Copy out the whole news report below on the Russia and Rwanda reactor roadmap, word for word.

-- Document extract --
------------------------------------
Russia and Rwanda sign roadmap for small modular reactor cooperation
Russia and Rwanda turned a first Moscow committee meeting into a roadmap for SMR work, but the next hurdles still run through training, regulation and infrastructure.

Russia and Rwanda used their first Joint Coordinating Committee meeting on nuclear-energy cooperation to sign a roadmap for small modular reactor work, turning a broad political relationship into a more defined program in Moscow on July 1, 2026. The meeting was co-chaired by Rosatom Deputy Director General Kirill Komarov and Lassina Zerbo, chairman of the Rwanda Atomic Energy Board and an adviser to Rwanda’s president.
------------------------------------
-- Data extract --
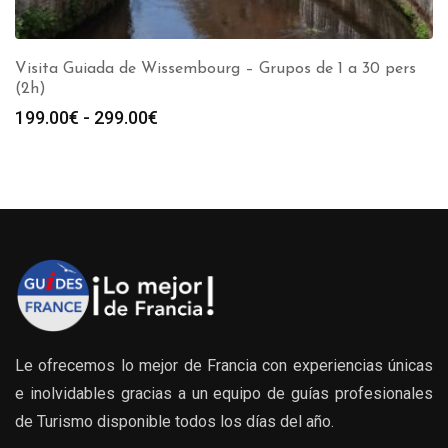
Visita Guiada de Wissembourg – Grupos de 1 a 30 pers
(2h)
Rango
199.00
€
-
299.00
€
de
precios:
desde
199.00€
hasta
299.00€
Le ofrecemos lo mejor de Francia con experiencias únicas
e inolvidables gracias a un equipo de guías profesionales
de Turismo disponible todos los días del año.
------------------------------------
-- Task answer --
Russia and Rwanda sign roadmap for small modular reactor cooperation
Russia and Rwanda turned a first Moscow committee meeting into a roadmap for SMR work, but the next hurdles still run through training, regulation and infrastructure.

Russia and Rwanda used their first Joint Coordinating Committee meeting on nuclear-energy cooperation to sign a roadmap for small modular reactor work, turning a broad political relationship into a more defined program in Moscow on July 1, 2026. The meeting was co-chaired by Rosatom Deputy Director General Kirill Komarov and Lassina Zerbo, chairman of the Rwanda Atomic Energy Board and an adviser to Rwanda’s president.